Che la maturità dei giovani dipenda dalla maturità degli educatori è un dato facilmente deducibile dall’esperienza. Vale per qualsiasi impegno educativo. Ciò non significa che da educatori maturi vengano sempre giovani maturi. L’educazione non è un fatto automatico, poiché deve avvenire nel rispetto della libertà dell’individuo. Ma nessun educatore può evitare la responsabilità di formarsi e crescere costantemente nella capacità educativa, impegnandosi per primo in percorsi di maturità umana e cristiana. E questo vale nei confronti di tutti i membri della comunità. Poiché viviamo in relazione gli uni con gli altri, ognuno è in diversi modi educatore di tutti, con i propri ragionamenti, con le parole, con i comportamenti. Certo un ruolo fondamentale nell’educazione spetta alla famiglia. Ma, di fronte alla grande crisi che tante famiglie oggi attraversano, diventa compito di tutti impegnarci a sostenerle nel lavoro educativo. è soprattutto importante che ognuno si apra all’incontro con le famiglie, trovi il modo di relazionarsi con loro con rispetto, cordialità e simpatia e sappia incoraggiarle nei momenti di difficoltà.

Giovani e lavoro: qual è l’impegno della Chiesa locale nei confronti della crisi di occupazione?

Ogni uomo ha diritto al lavoro e parlare di lavoro deve significare porre al centro l’uomo. Occorre che tutti si impegnino a fare in modo che il lavoro sia “libero, creativo, partecipativo e solidale”, come ci suggerisce il tema della prossima Settimana Sociale. Restano da superare tante situazioni ingiuste. Resistono ancora condizioni di lavoro in nero, retribuzioni inadeguate, lavori pericolosi o malsani, situazioni di corruzione. Mi sembra che sia ancora insufficiente, nella famiglia e nella società, l’impegno di formazione al lavoro per i giovani, che manchi la convinzione che il lavoro debba avere al centro l’uomo e non il profitto e che ogni lavoro debba essere finalizzato al bene comune e non solo ai vantaggi individuali. Il rischio più grosso è che tutto ciò venga visto come un ideale utopistico, e che, di fronte alle gravi difficoltà provocate da questi anni di crisi, ci si rassegni a sopportare anche le ingiustizie, pur di sopravvivere. È doveroso, anche se difficile, innescare processi di conversione da cui possano nascere nuovi modelli di vita, di economia e di lavoro.

Volgendo lo sguardo al futuro, quali sono le prospettive per lo sviluppo della “pastorale integrata” a cui fa riferimento nel documento?

Nell’impegno pastorale non possiamo più accontentarci di restare ancorati all’esistente.
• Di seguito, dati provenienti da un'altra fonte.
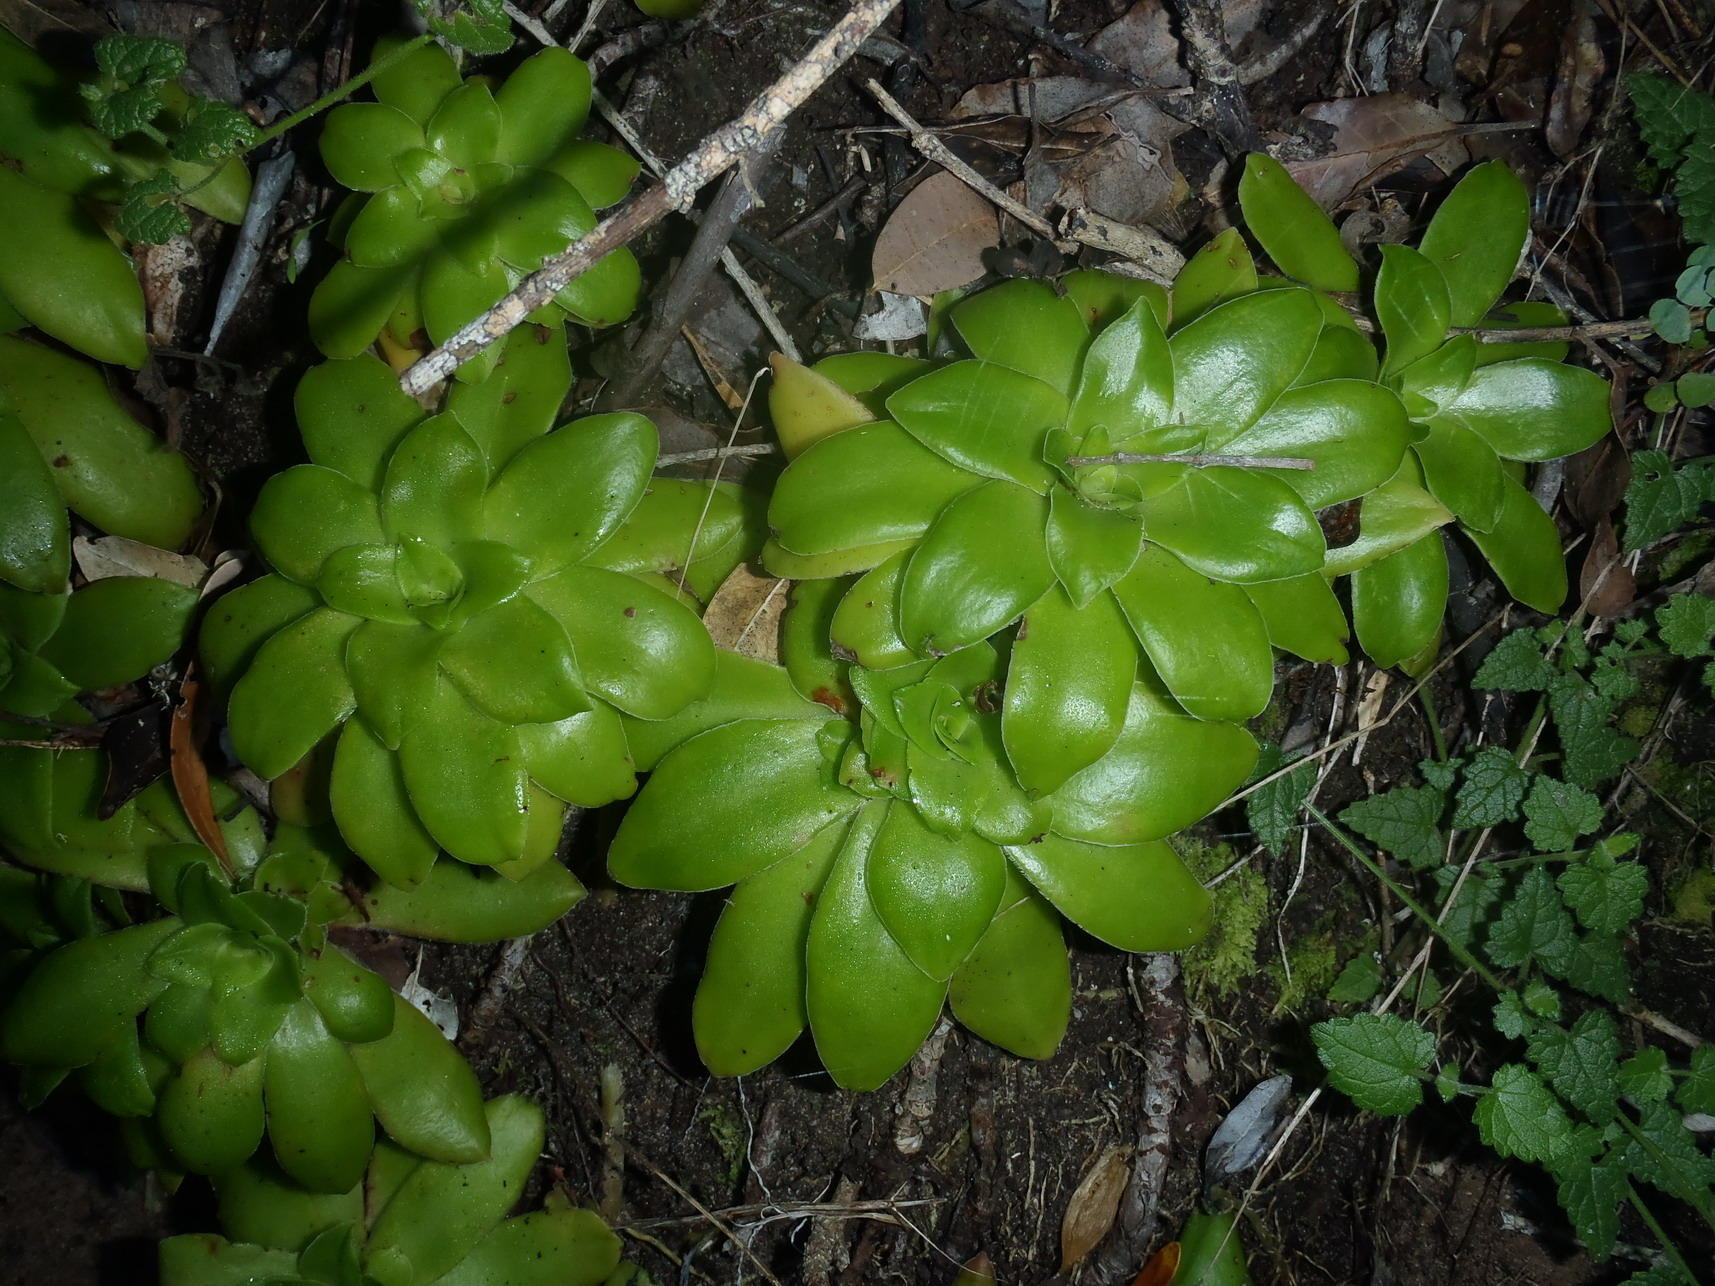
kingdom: Plantae
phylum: Tracheophyta
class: Magnoliopsida
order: Saxifragales
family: Crassulaceae
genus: Crassula
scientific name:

Siamo chiamati ad “uscire” e incontrare con amore le croci di ogni uomo per offrire a ciascuno la novità del Vangelo. Ciò richiederà un impegno rinnovato di ricerca e di ascolto della volontà di Dio, di corresponsabilità tra tutti i membri della comunità cristiana, ciascuno secondo la propria vocazione – ministri ordinati, religiose e laici – ma anche ciascuno a servizio degli altri. Sarà da ripensare la pastorale delle parrocchie, tenendo conto del calo numerico dei sacerdoti, senza privare della cura necessaria nessuna comunità, ma puntando a creare comunione e coordinamento tra le diverse realtà della stessa zona e in collaborazione con tutta la Chiesa diocesana. Una fatica che esige disponibilità e umiltà, ma che ci aiuterà ad essere più autentici nella nostra missione evangelizzatrice.